Seit Ende Januar 2020 steht die Weltwirtschaft unter dem Eindruck der Corona-Epidemie. Nach ihrem Ausbruch in China sind dort im ersten Quartal Produktion und Nachfrage eingebrochen. Mit dem deutlichen Rückgang der Neuerkrankungen kommt das Wirtschaftsleben in China gegenwärtig nach und nach wieder in Gang. Zugleich steigt aber andernorts die Zahl der Krankheitsfälle, und für viele fortgeschrittene Volkswirtschaften ist mit ähnlichen wirtschaftlichen Folgen wie in China zu rechnen. Die vorliegende Prognose unterstellt, dass sich die Ausbreitung der Epidemie insgesamt wie in China eindämmen lässt. Unter dieser Annahme dürfte die Weltkonjunktur im ersten Halbjahr 2020 sehr schwach bleiben, sich aber ab dem Sommer langsam erholen.

12. March 2020

Authors Arbeitskreis Konjunktur des IWH

Die Epidemie hat die deutsche Konjunktur zu einem Zeitpunkt getroffen, als eine längere Schwächephase zu Ende zu gehen schien.
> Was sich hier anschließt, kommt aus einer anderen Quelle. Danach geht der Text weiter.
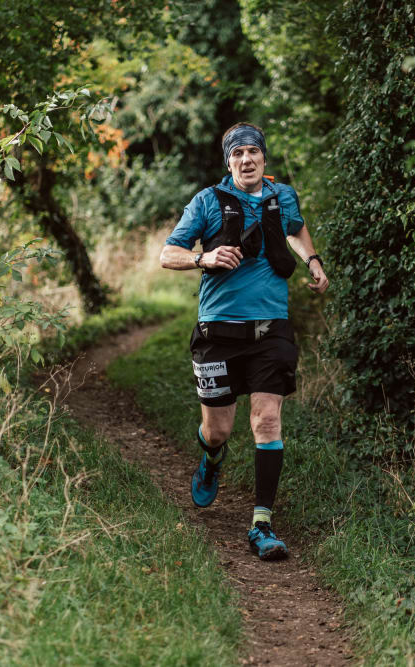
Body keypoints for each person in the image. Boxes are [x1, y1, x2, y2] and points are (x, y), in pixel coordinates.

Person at [159, 122, 329, 560]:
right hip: (218, 332)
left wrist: (311, 259)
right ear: (229, 162)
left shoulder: (282, 196)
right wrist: (204, 256)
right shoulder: (207, 201)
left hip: (271, 329)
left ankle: (262, 524)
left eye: (253, 151)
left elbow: (296, 228)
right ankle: (212, 459)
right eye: (237, 153)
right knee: (218, 430)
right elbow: (167, 254)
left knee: (267, 421)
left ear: (264, 157)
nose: (246, 159)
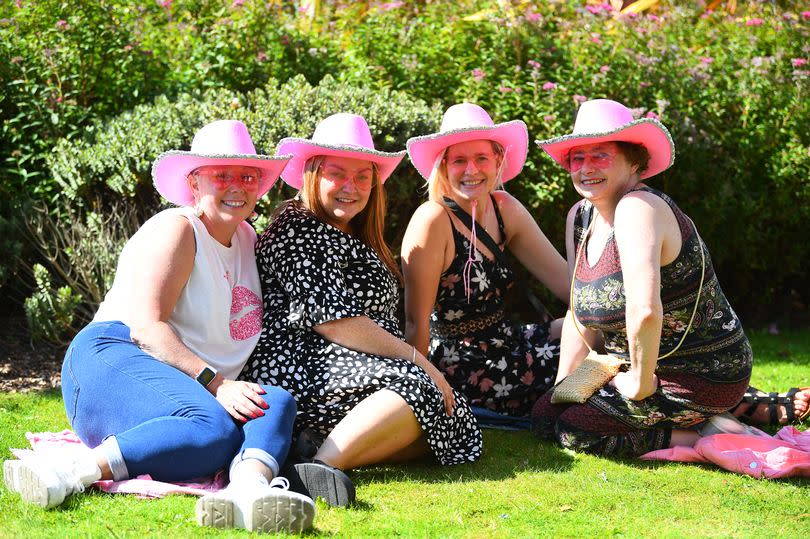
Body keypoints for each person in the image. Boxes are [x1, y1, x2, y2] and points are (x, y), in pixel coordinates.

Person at [3, 120, 318, 534]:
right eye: (221, 175)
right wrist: (218, 384)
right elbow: (147, 328)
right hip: (111, 358)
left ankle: (247, 491)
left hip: (179, 384)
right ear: (193, 183)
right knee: (213, 428)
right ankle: (68, 471)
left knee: (274, 402)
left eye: (248, 176)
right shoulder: (179, 228)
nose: (237, 185)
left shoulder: (247, 239)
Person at [239, 113, 482, 505]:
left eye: (362, 176)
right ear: (313, 173)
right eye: (338, 174)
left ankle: (313, 451)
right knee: (420, 387)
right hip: (303, 365)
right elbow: (336, 323)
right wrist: (422, 361)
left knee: (456, 422)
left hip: (348, 362)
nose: (351, 187)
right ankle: (317, 467)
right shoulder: (296, 227)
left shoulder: (351, 231)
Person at [531, 99, 767, 456]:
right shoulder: (580, 216)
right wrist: (565, 383)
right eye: (577, 158)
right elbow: (578, 313)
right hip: (628, 364)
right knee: (544, 418)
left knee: (576, 430)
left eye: (601, 156)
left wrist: (641, 383)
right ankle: (698, 422)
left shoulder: (638, 209)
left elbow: (643, 310)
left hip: (699, 370)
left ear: (634, 161)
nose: (586, 168)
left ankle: (708, 436)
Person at [400, 103, 570, 420]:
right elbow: (415, 322)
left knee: (578, 328)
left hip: (506, 339)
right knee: (578, 360)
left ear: (497, 160)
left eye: (481, 158)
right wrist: (421, 393)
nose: (472, 170)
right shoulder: (433, 220)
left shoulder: (504, 207)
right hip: (462, 361)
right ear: (443, 165)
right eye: (459, 160)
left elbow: (568, 285)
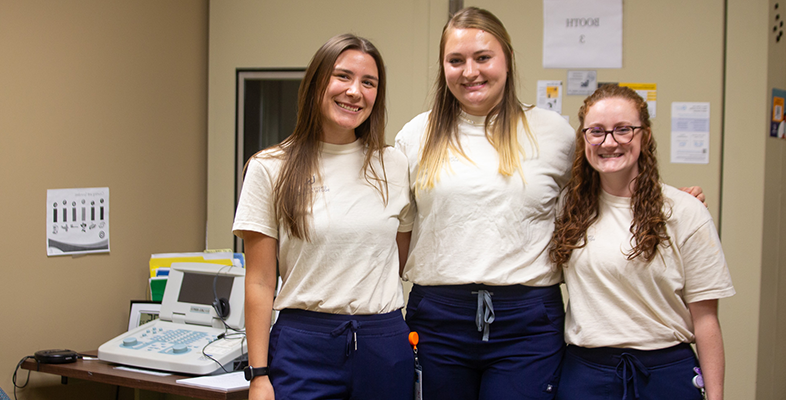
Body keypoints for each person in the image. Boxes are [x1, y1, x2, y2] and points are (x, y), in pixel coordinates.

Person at [394, 7, 705, 400]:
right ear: (443, 67)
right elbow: (394, 222)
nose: (470, 71)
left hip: (526, 320)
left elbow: (601, 185)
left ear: (506, 60)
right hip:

Nun ist jedoch mit einem Einbruch des Welthandels in der ersten Jahreshälfte 2020 zu rechnen. Zudem dämpft die mit der Epidemie einhergehende Verunsicherung wirtschaftliche Aktivitäten auch in Deutschland. Die Produktion wird im zweiten Quartal 2020 wohl leicht zurückgehen. Mit der unterstellten Verzögerung neuer Infektionen in- und außerhalb Deutschlands in der zweiten Jahreshälfte dürfte die Konjunktur im kommenden Winterhalbjahr recht kräftig anziehen. Die Produktion liegt im Jahr 2020 demnach um 0,6% höher als im Vorjahr, im Jahr 2021 steigt die Rate auf 2,0%. Die Wirtschaft in Ostdeutschland expandiert im Jahr 2020 mit 0,9% stärker als die gesamtdeutsche Wirtschaft. Ein wesentliches Risiko für diese Prognose ist ein starker Anstieg der Corona-Erkrankungen. Dieser könnte zeitweise zu einem erheblichen Rückgang des Arbeitseinsatzes führen. Hinzu kommt, dass präventive Maßnahmen und steigende Unsicherheit der privaten Haushalte und der Unternehmen die gesamtwirtschaftliche Nachfrage spürbar dämpfen könnten.